▸ **Assignment**
If a record contains a picture, drop the picture and copy everything else exactly.

▸ **Data for review**
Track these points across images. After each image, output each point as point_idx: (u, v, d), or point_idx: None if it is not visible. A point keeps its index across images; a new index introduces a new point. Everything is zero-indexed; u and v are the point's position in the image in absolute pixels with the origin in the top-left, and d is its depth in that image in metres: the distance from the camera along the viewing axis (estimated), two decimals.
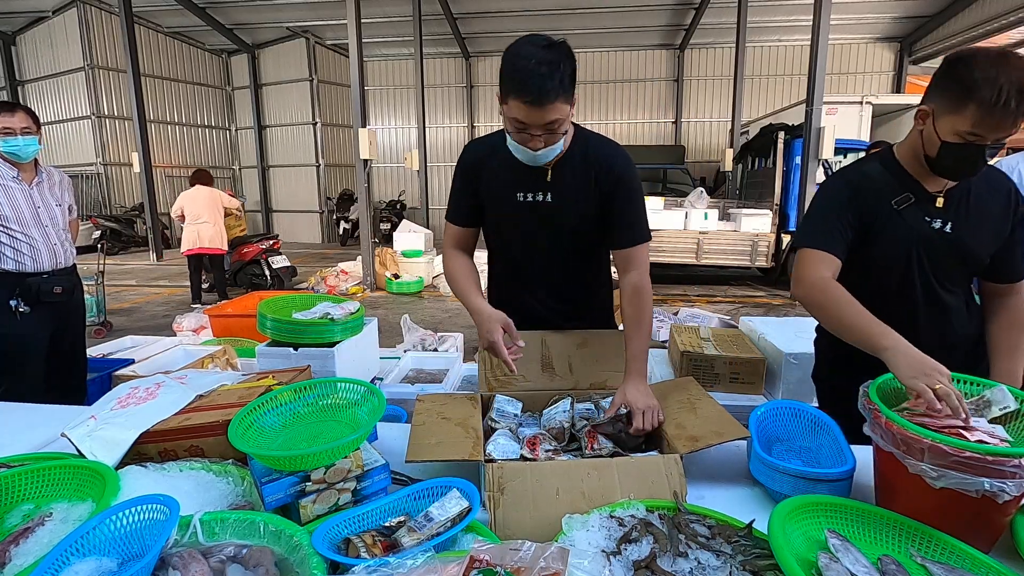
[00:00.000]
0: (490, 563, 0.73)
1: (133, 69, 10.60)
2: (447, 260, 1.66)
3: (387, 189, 16.43)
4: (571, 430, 1.32)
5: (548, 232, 1.56)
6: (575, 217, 1.54)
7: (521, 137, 1.36)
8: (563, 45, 1.30)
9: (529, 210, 1.54)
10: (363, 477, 1.04)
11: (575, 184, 1.51)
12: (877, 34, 13.66)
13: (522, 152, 1.39)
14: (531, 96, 1.26)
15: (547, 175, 1.51)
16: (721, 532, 0.91)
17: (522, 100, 1.27)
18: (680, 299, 7.78)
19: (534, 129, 1.33)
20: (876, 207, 1.39)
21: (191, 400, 1.28)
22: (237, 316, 4.24)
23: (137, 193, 13.31)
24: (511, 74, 1.27)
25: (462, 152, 1.61)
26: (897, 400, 1.08)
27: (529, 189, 1.52)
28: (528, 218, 1.55)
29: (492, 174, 1.55)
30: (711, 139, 14.91)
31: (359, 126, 8.08)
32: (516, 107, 1.30)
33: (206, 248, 7.09)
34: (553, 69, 1.25)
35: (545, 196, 1.52)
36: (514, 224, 1.59)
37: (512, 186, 1.53)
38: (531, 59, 1.25)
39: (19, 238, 2.59)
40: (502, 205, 1.56)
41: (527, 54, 1.26)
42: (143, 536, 0.81)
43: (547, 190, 1.52)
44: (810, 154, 7.44)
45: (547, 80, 1.24)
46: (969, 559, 0.84)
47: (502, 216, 1.59)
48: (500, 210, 1.58)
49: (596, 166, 1.50)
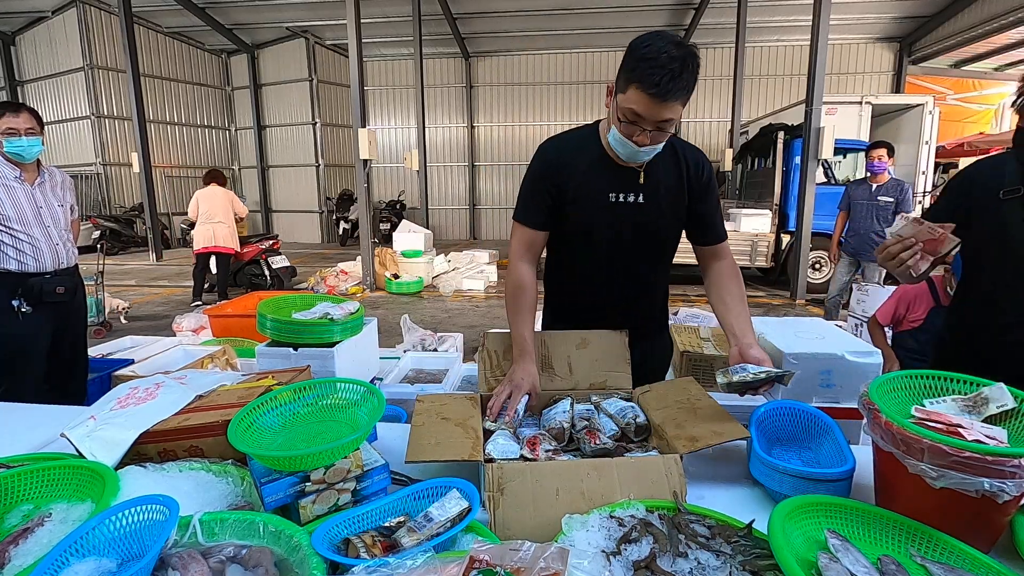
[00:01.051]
0: (490, 563, 0.73)
1: (133, 69, 10.60)
2: (515, 272, 1.55)
3: (387, 189, 16.43)
4: (571, 430, 1.32)
5: (636, 233, 1.53)
6: (665, 218, 1.54)
7: (630, 130, 1.32)
8: (692, 47, 1.28)
9: (620, 211, 1.50)
10: (363, 477, 1.04)
11: (667, 185, 1.50)
12: (877, 34, 13.67)
13: (624, 146, 1.37)
14: (656, 88, 1.23)
15: (640, 176, 1.48)
16: (721, 532, 0.91)
17: (646, 91, 1.24)
18: (680, 299, 7.78)
19: (647, 123, 1.30)
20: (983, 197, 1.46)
21: (191, 400, 1.28)
22: (237, 316, 4.24)
23: (137, 193, 13.32)
24: (641, 62, 1.24)
25: (540, 150, 1.55)
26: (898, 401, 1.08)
27: (621, 190, 1.49)
28: (617, 219, 1.51)
29: (581, 173, 1.50)
30: (711, 139, 14.92)
31: (359, 126, 8.08)
32: (636, 97, 1.27)
33: (220, 247, 7.14)
34: (683, 68, 1.23)
35: (637, 197, 1.50)
36: (602, 225, 1.53)
37: (604, 186, 1.49)
38: (663, 53, 1.23)
39: (21, 238, 2.59)
40: (592, 206, 1.51)
41: (660, 47, 1.23)
42: (143, 536, 0.81)
43: (639, 191, 1.50)
44: (810, 154, 7.44)
45: (676, 77, 1.23)
46: (969, 559, 0.84)
47: (589, 217, 1.52)
48: (588, 211, 1.52)
49: (687, 168, 1.51)
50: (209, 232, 7.06)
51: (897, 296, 3.04)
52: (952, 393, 1.07)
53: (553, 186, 1.51)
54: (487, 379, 1.54)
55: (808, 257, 7.90)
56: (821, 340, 2.18)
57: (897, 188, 4.99)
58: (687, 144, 1.57)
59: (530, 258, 1.55)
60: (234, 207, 7.28)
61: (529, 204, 1.55)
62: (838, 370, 2.04)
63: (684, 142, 1.57)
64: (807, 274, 8.02)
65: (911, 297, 2.96)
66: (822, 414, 1.29)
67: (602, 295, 1.63)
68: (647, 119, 1.29)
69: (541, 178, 1.52)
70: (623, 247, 1.55)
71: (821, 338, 2.20)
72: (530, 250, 1.55)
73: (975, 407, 1.01)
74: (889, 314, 3.04)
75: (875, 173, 5.04)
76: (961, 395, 1.06)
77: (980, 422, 0.97)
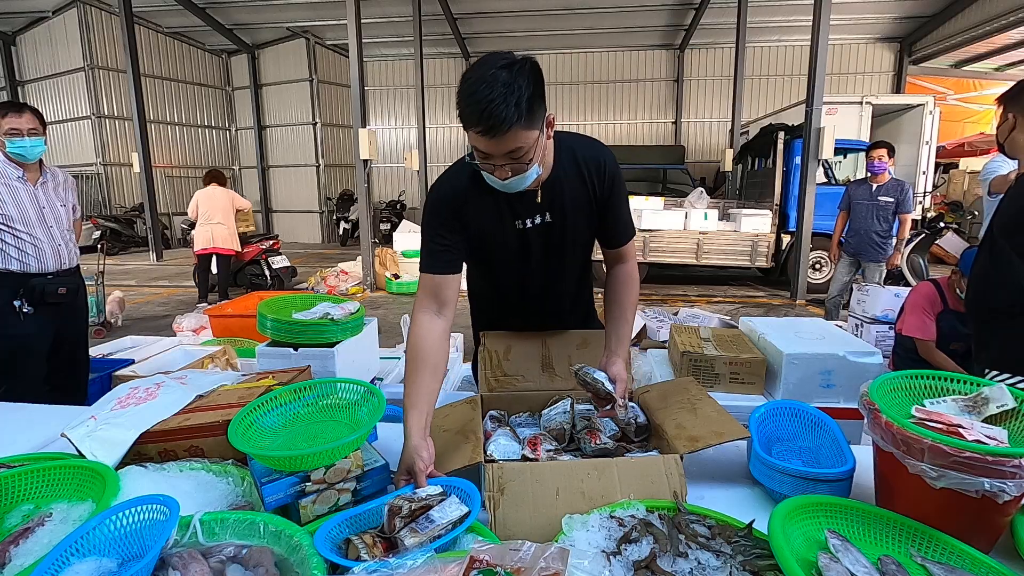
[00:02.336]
0: (490, 563, 0.73)
1: (133, 69, 10.60)
2: (413, 328, 1.34)
3: (387, 189, 16.43)
4: (571, 431, 1.32)
5: (552, 252, 1.48)
6: (579, 231, 1.47)
7: (487, 167, 1.23)
8: (526, 64, 1.16)
9: (530, 235, 1.43)
10: (363, 477, 1.04)
11: (572, 197, 1.41)
12: (877, 34, 13.66)
13: (493, 182, 1.26)
14: (484, 126, 1.12)
15: (537, 196, 1.39)
16: (721, 532, 0.91)
17: (474, 131, 1.15)
18: (680, 299, 7.78)
19: (497, 160, 1.20)
20: None
21: (191, 400, 1.28)
22: (237, 316, 4.24)
23: (137, 193, 13.32)
24: (464, 100, 1.13)
25: (433, 191, 1.41)
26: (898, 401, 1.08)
27: (525, 215, 1.41)
28: (529, 243, 1.45)
29: (481, 206, 1.38)
30: (711, 139, 14.91)
31: (359, 126, 8.08)
32: (474, 137, 1.17)
33: (219, 248, 7.13)
34: (508, 94, 1.10)
35: (544, 217, 1.42)
36: (513, 253, 1.47)
37: (507, 214, 1.41)
38: (483, 83, 1.11)
39: (24, 238, 2.59)
40: (499, 236, 1.43)
41: (481, 77, 1.12)
42: (143, 536, 0.81)
43: (544, 211, 1.42)
44: (810, 154, 7.44)
45: (501, 107, 1.10)
46: (969, 559, 0.84)
47: (497, 248, 1.45)
48: (497, 241, 1.44)
49: (588, 171, 1.41)
50: (208, 233, 7.05)
51: (918, 306, 2.90)
52: (952, 393, 1.07)
53: (455, 224, 1.39)
54: (487, 379, 1.54)
55: (808, 257, 7.90)
56: (821, 340, 2.18)
57: (897, 188, 4.99)
58: (587, 142, 1.45)
59: (436, 308, 1.36)
60: (235, 204, 7.27)
61: (432, 248, 1.39)
62: (838, 370, 2.04)
63: (584, 140, 1.45)
64: (807, 274, 8.01)
65: (928, 302, 2.87)
66: (822, 414, 1.29)
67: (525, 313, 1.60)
68: (494, 156, 1.19)
69: (440, 217, 1.39)
70: (541, 267, 1.50)
71: (821, 338, 2.20)
72: (435, 299, 1.36)
73: (975, 407, 1.01)
74: (924, 326, 2.87)
75: (875, 173, 5.04)
76: (961, 395, 1.06)
77: (980, 422, 0.97)
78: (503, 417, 1.43)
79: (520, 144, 1.17)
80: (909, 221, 5.17)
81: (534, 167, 1.25)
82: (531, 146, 1.20)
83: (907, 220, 5.09)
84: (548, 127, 1.26)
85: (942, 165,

▸ **Result of this exercise**
Track these points across images. After each image, output each point as point_idx: (u, v, d), or point_idx: None if it is not visible. A point keeps its index across images; a new index introduces a new point. Everything is zero-indexed; u and v are the point's position in the image in absolute pixels with the origin in the top-left, and d is its depth in that image in metres: the distance from the camera along the viewing axis (estimated), two decimals.
[00:00.000]
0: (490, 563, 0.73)
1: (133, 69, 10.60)
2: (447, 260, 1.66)
3: (387, 189, 16.43)
4: (571, 430, 1.32)
5: (548, 232, 1.56)
6: (575, 217, 1.54)
7: (521, 137, 1.36)
8: (563, 45, 1.30)
9: (529, 210, 1.54)
10: (363, 477, 1.04)
11: (575, 184, 1.51)
12: (877, 34, 13.66)
13: (522, 152, 1.39)
14: (531, 96, 1.26)
15: (547, 175, 1.51)
16: (721, 532, 0.91)
17: (522, 100, 1.27)
18: (680, 299, 7.78)
19: (534, 129, 1.33)
20: (876, 207, 1.39)
21: (191, 400, 1.28)
22: (237, 316, 4.24)
23: (137, 193, 13.31)
24: (511, 74, 1.27)
25: (462, 152, 1.61)
26: (897, 400, 1.08)
27: (529, 189, 1.52)
28: (528, 218, 1.55)
29: (492, 174, 1.55)
30: (711, 139, 14.91)
31: (359, 126, 8.08)
32: (516, 107, 1.30)
33: (206, 248, 7.09)
34: (553, 69, 1.25)
35: (545, 196, 1.52)
36: (514, 224, 1.59)
37: (512, 186, 1.53)
38: (531, 59, 1.25)
39: (19, 238, 2.59)
40: (502, 205, 1.56)
41: (527, 54, 1.26)
42: (143, 536, 0.81)
43: (547, 190, 1.52)
44: (810, 154, 7.44)
45: (547, 80, 1.24)
46: (969, 559, 0.84)
47: (502, 216, 1.59)
48: (500, 210, 1.58)
49: (596, 166, 1.50)
[00:01.051]
0: (490, 563, 0.73)
1: (133, 69, 10.60)
2: (515, 272, 1.55)
3: (387, 189, 16.43)
4: (571, 430, 1.32)
5: (636, 233, 1.53)
6: (665, 218, 1.54)
7: (630, 130, 1.32)
8: (692, 47, 1.28)
9: (620, 211, 1.50)
10: (363, 477, 1.04)
11: (667, 185, 1.50)
12: (877, 34, 13.67)
13: (624, 146, 1.37)
14: (656, 88, 1.23)
15: (640, 176, 1.48)
16: (721, 532, 0.91)
17: (646, 91, 1.24)
18: (680, 299, 7.78)
19: (647, 123, 1.30)
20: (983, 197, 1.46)
21: (191, 400, 1.28)
22: (237, 316, 4.24)
23: (137, 193, 13.32)
24: (641, 62, 1.24)
25: (540, 150, 1.55)
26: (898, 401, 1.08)
27: (621, 190, 1.49)
28: (617, 219, 1.51)
29: (581, 173, 1.50)
30: (711, 139, 14.92)
31: (359, 126, 8.08)
32: (636, 97, 1.27)
33: (220, 247, 7.14)
34: (683, 68, 1.23)
35: (637, 197, 1.50)
36: (602, 225, 1.53)
37: (604, 186, 1.49)
38: (663, 53, 1.23)
39: (21, 238, 2.59)
40: (592, 206, 1.51)
41: (660, 47, 1.23)
42: (143, 536, 0.81)
43: (639, 191, 1.50)
44: (810, 154, 7.44)
45: (676, 77, 1.23)
46: (969, 559, 0.84)
47: (589, 217, 1.52)
48: (588, 211, 1.52)
49: (687, 168, 1.51)
50: (209, 232, 7.06)
51: (897, 296, 3.04)
52: (952, 393, 1.07)
53: (553, 186, 1.51)
54: (487, 379, 1.54)
55: (808, 257, 7.90)
56: (821, 340, 2.18)
57: (897, 188, 4.99)
58: (687, 144, 1.57)
59: (530, 258, 1.55)
60: (234, 207, 7.28)
61: (529, 204, 1.55)
62: (838, 370, 2.04)
63: (684, 142, 1.57)
64: (807, 274, 8.02)
65: (911, 297, 2.96)
66: (822, 414, 1.29)
67: (602, 295, 1.63)
68: (647, 119, 1.29)
69: (541, 178, 1.52)
70: (623, 247, 1.55)
71: (821, 338, 2.20)
72: (530, 250, 1.55)
73: (975, 407, 1.01)
74: (889, 314, 3.04)
75: (875, 173, 5.04)
76: (961, 395, 1.06)
77: (980, 422, 0.97)
[00:02.336]
0: (490, 563, 0.73)
1: (133, 69, 10.60)
2: (413, 328, 1.34)
3: (387, 189, 16.43)
4: (571, 431, 1.32)
5: (552, 252, 1.48)
6: (579, 231, 1.47)
7: (487, 167, 1.23)
8: (526, 64, 1.16)
9: (530, 235, 1.43)
10: (363, 477, 1.04)
11: (572, 197, 1.41)
12: (877, 34, 13.66)
13: (493, 182, 1.26)
14: (484, 126, 1.12)
15: (537, 196, 1.39)
16: (721, 532, 0.91)
17: (474, 131, 1.15)
18: (680, 299, 7.78)
19: (497, 160, 1.20)
20: None
21: (191, 400, 1.28)
22: (237, 316, 4.24)
23: (137, 193, 13.32)
24: (464, 100, 1.13)
25: (433, 191, 1.41)
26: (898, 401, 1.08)
27: (525, 215, 1.41)
28: (529, 243, 1.45)
29: (481, 206, 1.38)
30: (711, 139, 14.91)
31: (359, 126, 8.08)
32: (474, 137, 1.17)
33: (219, 248, 7.13)
34: (508, 94, 1.10)
35: (544, 217, 1.42)
36: (513, 253, 1.47)
37: (507, 214, 1.41)
38: (483, 83, 1.11)
39: (24, 238, 2.59)
40: (499, 236, 1.43)
41: (481, 77, 1.12)
42: (143, 536, 0.81)
43: (544, 211, 1.42)
44: (810, 154, 7.44)
45: (501, 107, 1.10)
46: (969, 559, 0.84)
47: (497, 248, 1.45)
48: (497, 241, 1.44)
49: (588, 171, 1.41)
50: (208, 233, 7.05)
51: (918, 306, 2.90)
52: (952, 393, 1.07)
53: (455, 224, 1.39)
54: (487, 379, 1.54)
55: (808, 257, 7.90)
56: (821, 340, 2.18)
57: (897, 188, 4.99)
58: (587, 142, 1.45)
59: (436, 308, 1.36)
60: (235, 204, 7.27)
61: (432, 248, 1.39)
62: (838, 370, 2.04)
63: (584, 140, 1.45)
64: (807, 274, 8.01)
65: (928, 302, 2.87)
66: (822, 414, 1.29)
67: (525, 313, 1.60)
68: (494, 156, 1.19)
69: (440, 217, 1.39)
70: (541, 267, 1.50)
71: (821, 338, 2.20)
72: (435, 299, 1.36)
73: (975, 407, 1.01)
74: (924, 326, 2.87)
75: (875, 173, 5.04)
76: (961, 395, 1.06)
77: (980, 422, 0.97)
78: (503, 417, 1.43)
79: (520, 144, 1.17)
80: (909, 221, 5.17)
81: (534, 167, 1.25)
82: (531, 146, 1.20)
83: (907, 220, 5.09)
84: (548, 127, 1.26)
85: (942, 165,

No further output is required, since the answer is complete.